EXERCISE: Could you copy all the lines below word for word, leaving the pictures out of your copy?

[Data records]
'''

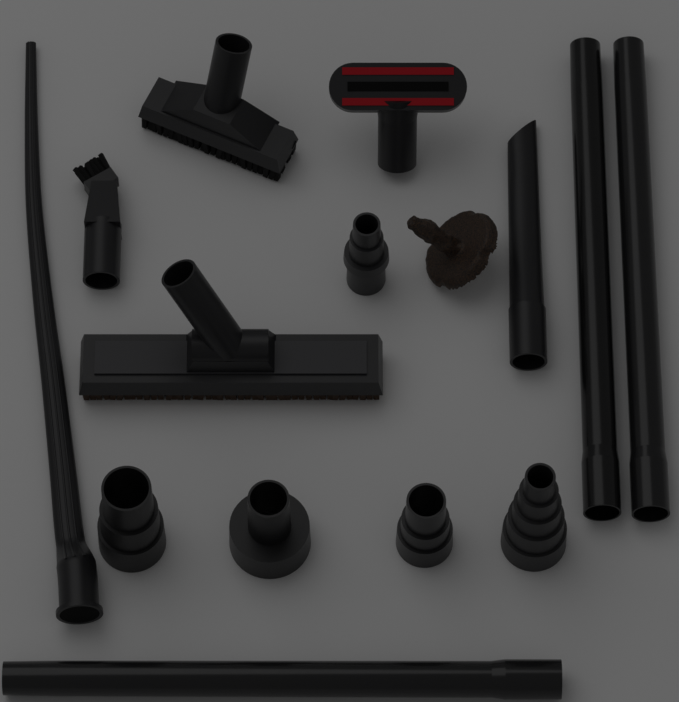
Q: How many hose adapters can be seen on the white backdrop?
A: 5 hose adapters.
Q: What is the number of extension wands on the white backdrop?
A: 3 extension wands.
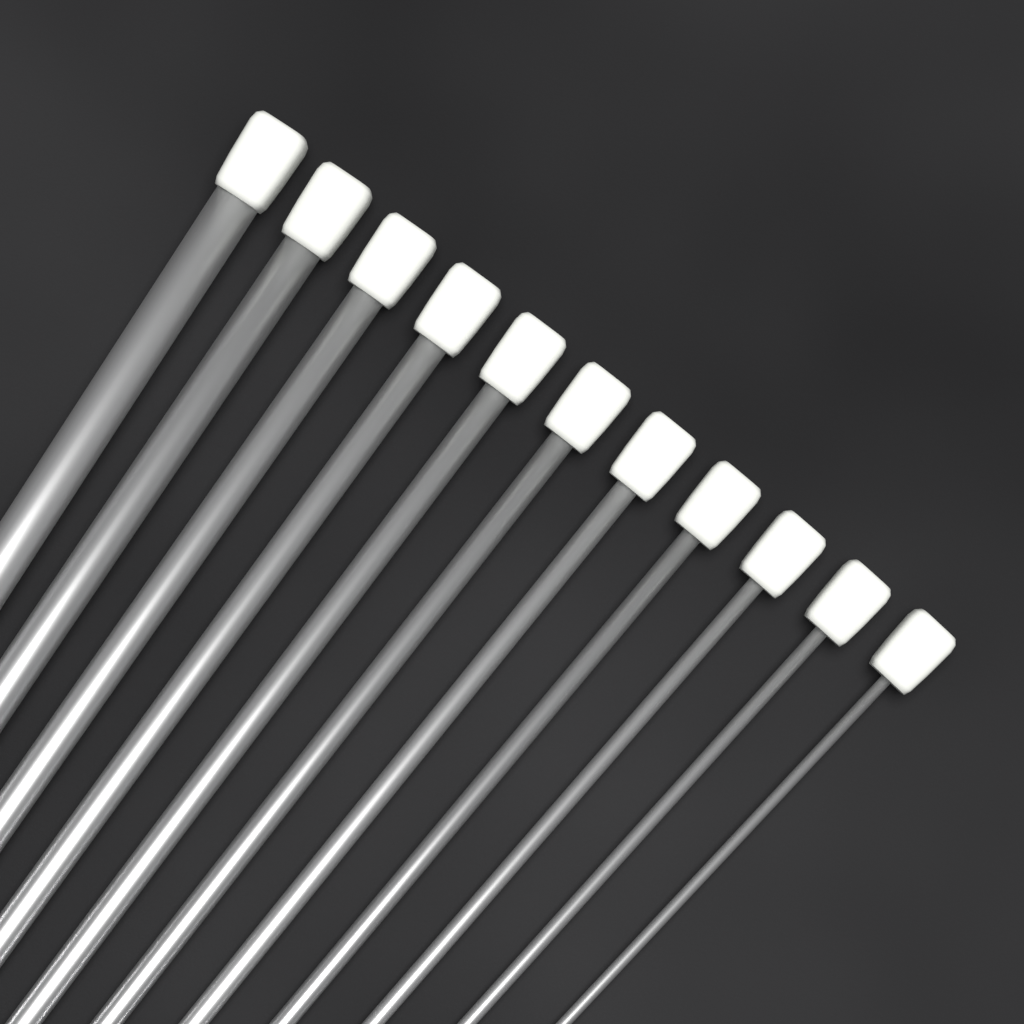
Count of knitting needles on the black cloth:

'''

TASK RESULT:
Q: How many hose adapters can be seen on the white backdrop?
A: 5 hose adapters.
Q: What is the number of extension wands on the white backdrop?
A: 3 extension wands.
Count of knitting needles on the black cloth:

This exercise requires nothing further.